SPOKANE — Troubled Easterday Farms and Easterday Ranches, both of which filed for bankruptcy in early February, reported nearly $420 million in outstanding debts.

The two family-owned farming companies reported to the figures in a filing with the U.S. federal bankruptcy court last week outlining company assets and liabilities for February, when both firms were under the supervision of the federal bankruptcy court.

The two Pasco-based companies filed for bankruptcy protection in early February after Tyson Fresh Meats filed suit against Easterday Ranches, alleging Easterday Ranches head Cody Easterday defrauded the company of $225 million over the course of several years by billing the company for 200,000 head of non-existent cattle to cover $202 million in commodities trading losses between 2011 and 2019.

As a result, attorneys representing the companies told Judge Whitman Holt at a hearing in mid-March that it is likely Easterday Ranches will be liquidated — all of its assets sold off to satisfy the company’s creditors — and it is possible Easterday Farms will be liquidated as well.

According to a court filing late Friday, Easterday Ranches is seeking court approval to sell around 22,500 acres across five farms in Benton County.

“The U.S. Trustee has stated that Ranches will clearly have to sell and either the Easterdays, which I find beyond unlikely, or Farms will decide to do a reorganization,” said Richard Pachulski, an attorney representing both firms with national bankruptcy specialists Pachulski, Stang, Ziehl & Jones. “There’s no possibility of a reorganization here, your honor, unless someone is going to come in out of the blue and put money into the estate. And no one has volunteered to do that.”

In 2017, Easterday Farms arranged to feed and care for cattle bound for Tyson Fresh Meats’ Pasco-area slaughterhouse, billing the company for every animal fed and cared for.

Easterday Ranches, which filed for bankruptcy on Feb. 1, listed assets of $103.8 million — including a $15 million loan to Easterday Farms — as well as total debt, both secured and unsecured, of $295.9 million, including the $225 million claimed by Tyson Fresh Meats.

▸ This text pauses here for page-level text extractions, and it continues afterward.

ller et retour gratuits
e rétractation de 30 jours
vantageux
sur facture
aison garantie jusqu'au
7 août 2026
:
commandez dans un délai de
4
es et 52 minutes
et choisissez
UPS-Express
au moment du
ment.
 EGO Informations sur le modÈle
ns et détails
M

Easterday Farms, which filed for bankruptcy on Feb. 8, listed assets of $91.3 million and total liabilities — including a $15 million loan from Easterday Farms — of $122.8 million.

Both companies filed for bankruptcy because they share operations and assets, something attorneys overseeing both firms said is making sorting out who owes what difficult. As examples, Easterday Farms supplied feed to Easterday Ranches feed lots at cost and without a contract, and one entity would “lease” land from the other without actually paying any money.

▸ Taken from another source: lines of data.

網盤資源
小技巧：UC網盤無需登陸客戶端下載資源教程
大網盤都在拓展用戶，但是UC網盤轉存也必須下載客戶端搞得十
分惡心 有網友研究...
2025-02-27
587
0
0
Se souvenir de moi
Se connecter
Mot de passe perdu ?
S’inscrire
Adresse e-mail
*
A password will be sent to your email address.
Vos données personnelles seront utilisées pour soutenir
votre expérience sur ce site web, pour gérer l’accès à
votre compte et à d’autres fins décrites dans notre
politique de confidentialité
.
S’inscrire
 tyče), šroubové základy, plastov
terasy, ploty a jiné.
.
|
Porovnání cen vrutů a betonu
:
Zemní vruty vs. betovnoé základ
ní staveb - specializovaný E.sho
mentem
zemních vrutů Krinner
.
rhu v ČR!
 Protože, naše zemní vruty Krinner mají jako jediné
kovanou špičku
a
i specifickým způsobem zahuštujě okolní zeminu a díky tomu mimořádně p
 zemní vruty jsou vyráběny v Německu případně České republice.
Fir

Washington State University Extension Economist Shannon Neibergs said it is very common for family farms, even very large and complex ones, to operate closely and informally.

He said once he advised one member of a larger family farm who was facing foreclosure on his land because his brother, who owned and operated another part of the family farm, wasn’t paying him.

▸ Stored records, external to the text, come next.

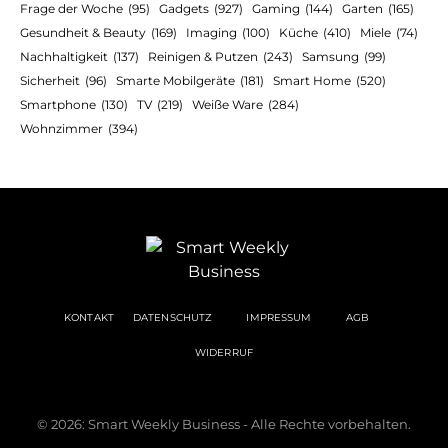
Frage der Woche
(95)
Gadgets
(927)
Gaming
(144)
Garten
(165)
Gesundheit & Beauty
(169)
Imaging
(100)
Küche
(410)
Miele
(74)
Nachhaltigkeit
(137)
Reinigen & Putzen
(243)
Samsung
(99)
Sicherheit
(96)
Smarte Mobilgeräte
(181)
Smart Home
(520)
Smartphone
(130)
TV
(219)
Weiße Ware
(284)
Wohnzimmer
(394)
KONTAKT
DATENSCHUTZ
IMPRESSUM
AGB
WIDERRUF
© 2026: Smart Weekly Business - Alle Rechte vorbehalten.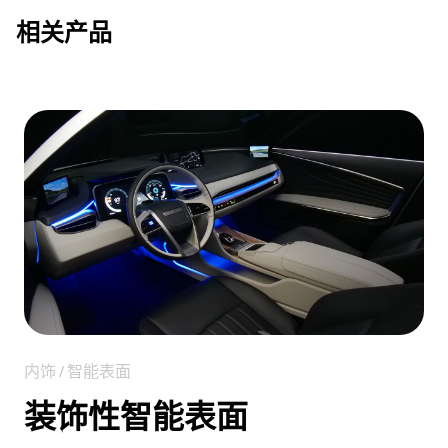
相关产品
内饰 / 智能表面
装饰性智能表面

“That is common with extended families as they expand and manage farms,” he said. “Individually but also collectively, I think that is common as they expand.”

In a separate hearing last week, Holt also approved a motion from Easterday attorneys to terminate Easterday Farms’ multi-year contract to supply Lamb Weston with potatoes, and authorized the sale of 42,500 tons of potatoes in storage from the company’s 2020 harvest be sold to Lamb Weston as quickly as possible.

“It gets better terms for the debtor, who cannot fulfill the Lamb Weston contract, and saves administrative costs. And it allows Lamb Weston to find another supplier,” said Paul Labov, an attorney with Pachulski, Stang, Ziehl and Jones.

Instead, Easterday Farms will grow wheat on several thousand company-owned acres because the company simply does not have the financial resources to plant a potato crop this year.

“Wheat is an easy commodity to grow,” Neibergs said. “All you need is fertilizer and seed. It has lower input costs.”

However, Neibergs said the profit margin on wheat also tends to be lower, and has not been particularly good in the last few years.